I run an exercise that combines elements of think-pair-share and Amanda’s weekly critique method.  Each reading assignment is accompanied by an argumentative (why rather than what or when) question. Students answer a question before its corresponding reading is due to be covered in class. Answers must incorporate specifics from the reading assignment, are limited to one-half to a full page in length, and contain proper citations. Grading is on a 0 to 2 point basis and is very quick. Online submission of the answers prevents the “my printer didn’t work” excuse. Typically I create a dozen questions sprinkled throughout the semester and students have to answer ten of them for 20-30 percent of their final grade.

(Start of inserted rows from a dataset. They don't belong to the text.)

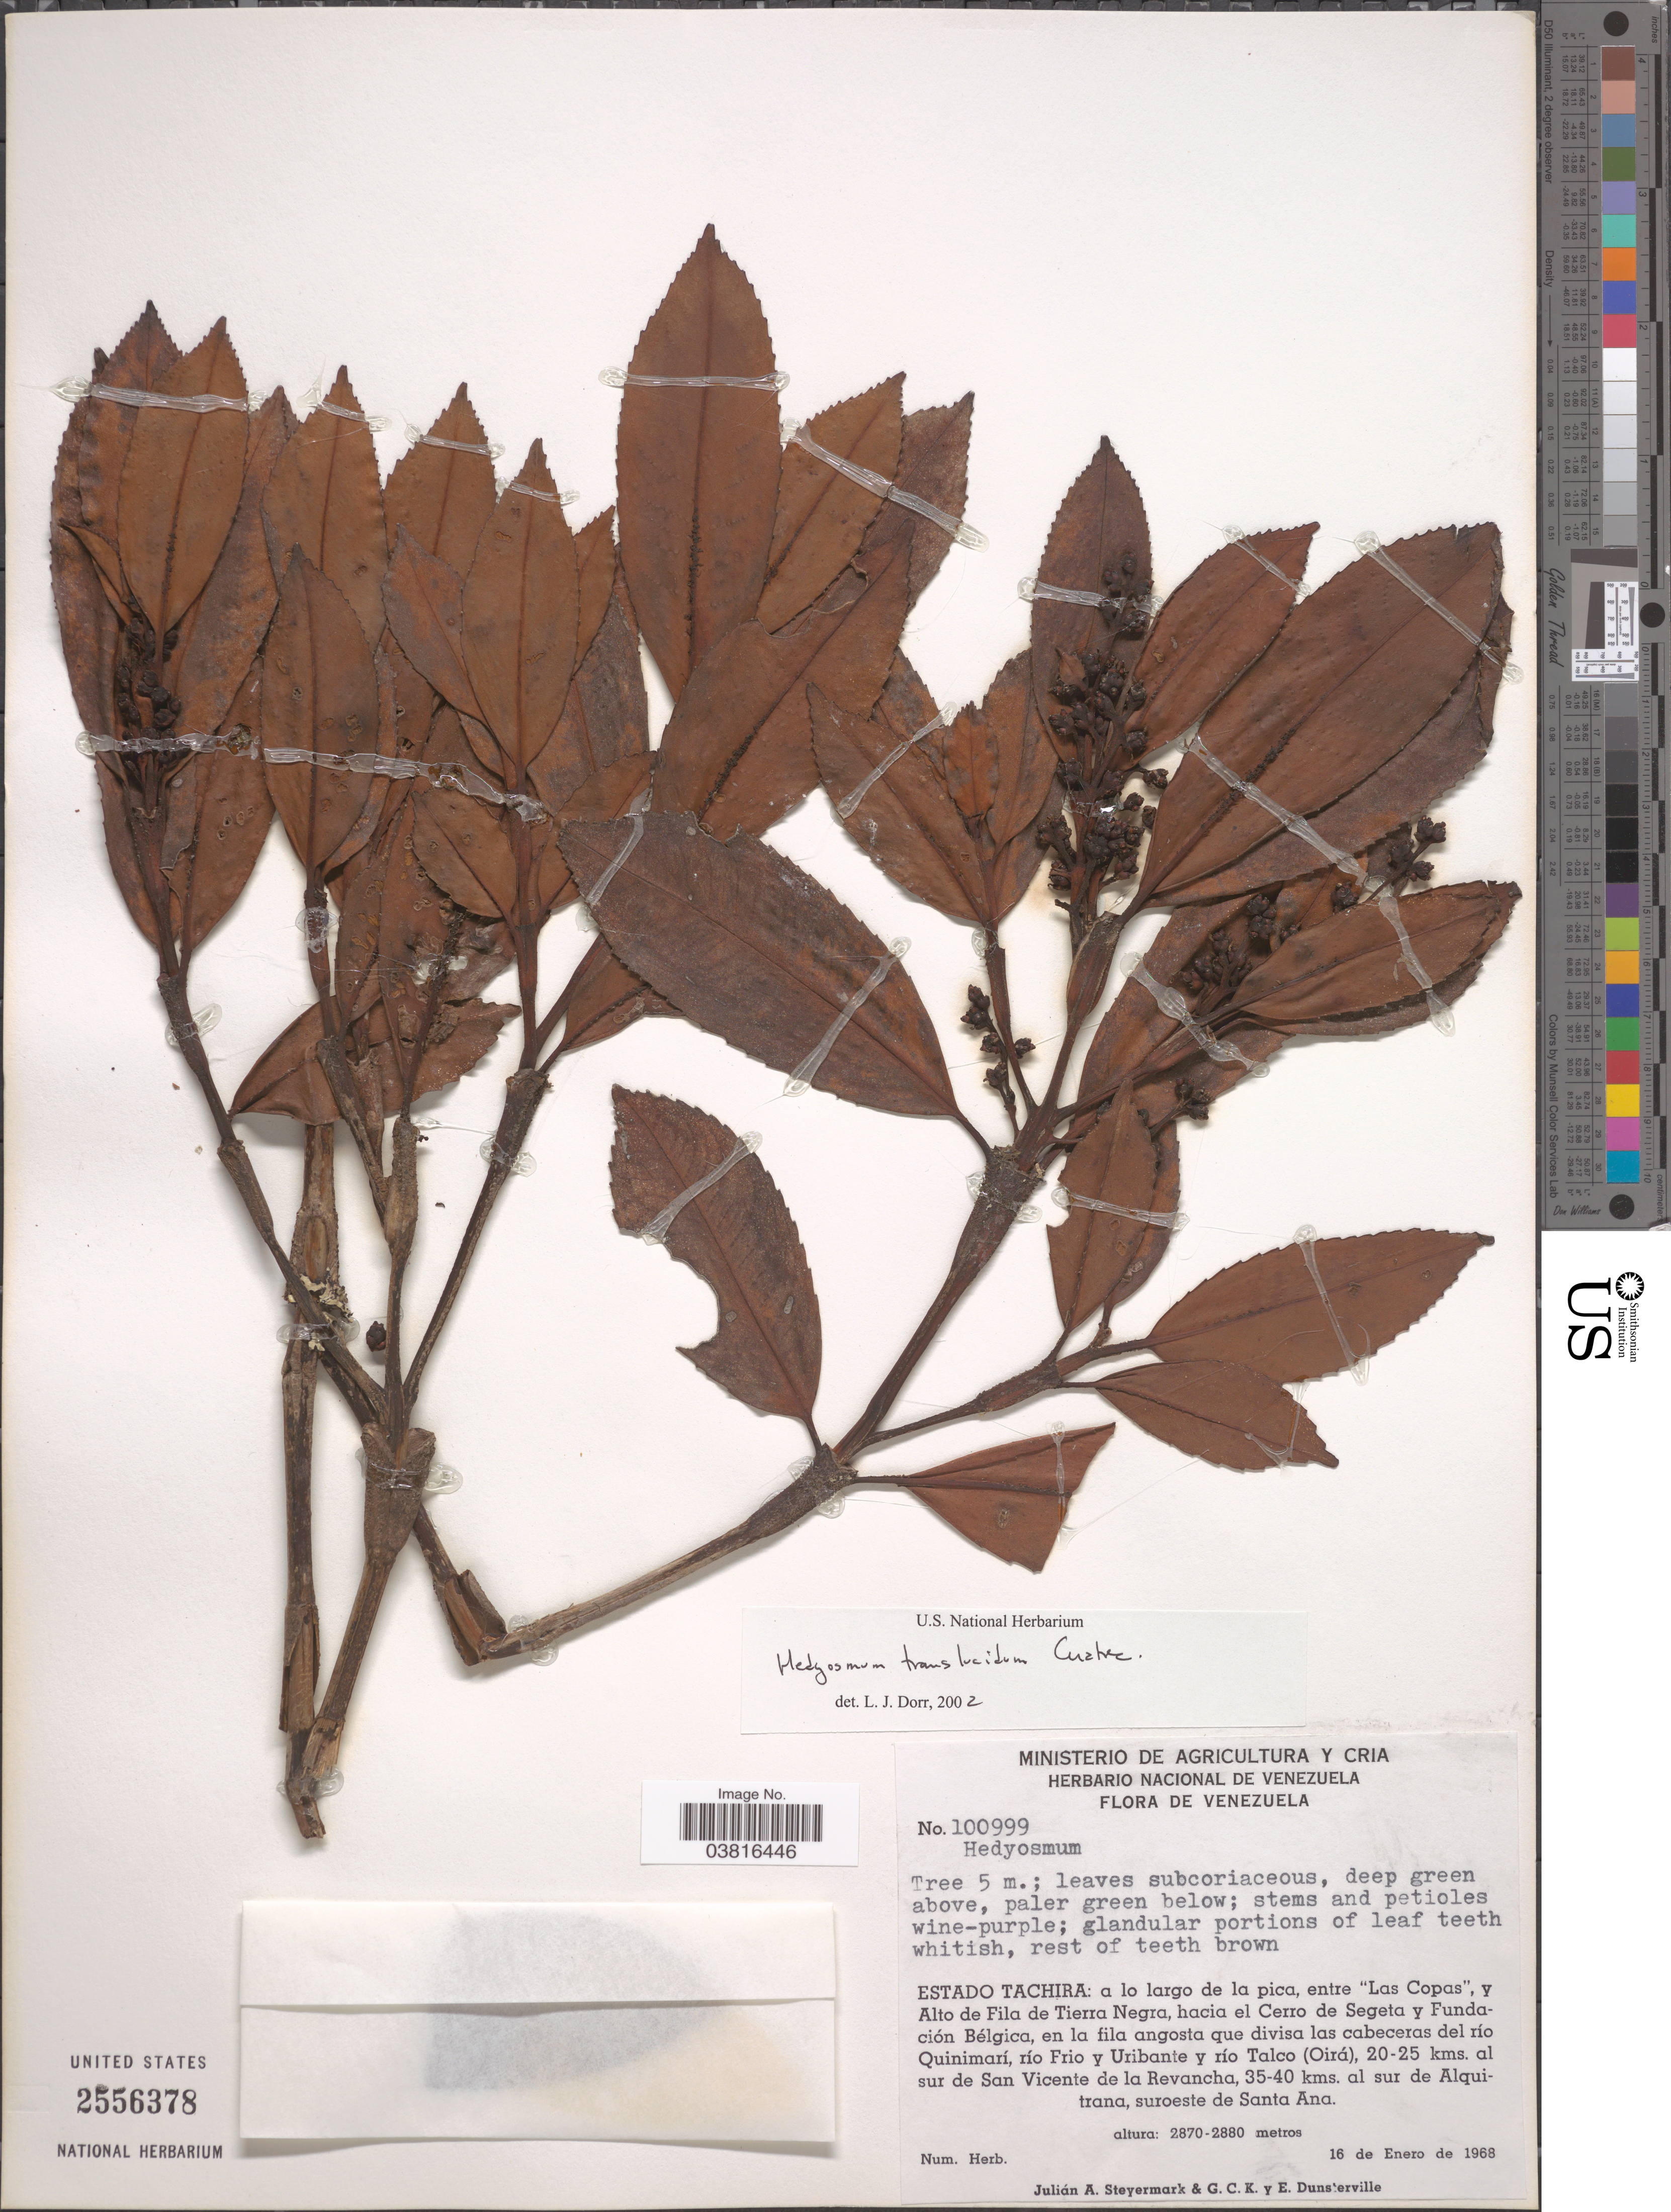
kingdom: Plantae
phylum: Tracheophyta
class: Magnoliopsida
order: Chloranthales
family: Chloranthaceae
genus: Hedyosmum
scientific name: Hedyosmum translucidum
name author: Cuatrec.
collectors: J. Steyermark, G. C. K. Dunsterville & E. Dunsterville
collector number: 100999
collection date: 1968-01-16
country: Venezuela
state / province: Tachira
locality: A lo largo de la pica, entre "Las Copas", y Alto de Fila de Tierra Negra, hacia el Cerro de Segeta y Fundación Bélgica. Río Quinimarí, río Frio y Uribante y río Talco (Oirá), 20-25 kms. al sur de San Vicente de la Revancha, 35-40 kms. al sur de Alquitrana, suroeste de Santa Ana.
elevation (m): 2870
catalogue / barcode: US 2556378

In class, I divide students into groups of four. Each student quickly reports to his or her group on the written answer he or she submitted before class. Each group then has a few minutes to reach a consensus that it can present orally to the rest of the class. At the beginning of the semester, I specify different roles for each student in a group — taking notes, keeping time, presenting the consensus — but students learn the routine very quickly. I’ll randomly select a few groups to present answers that often conflict with each other, which launches discussion for the entire class.

Benefits of this method: students are forced to intellectually engage with the readings outside of class, before hearing me lecture, and they have repeated opportunities to practice constructing evidence-based arguments. I get to lecture less, students participate meaningfully, and class is more interesting for everyone.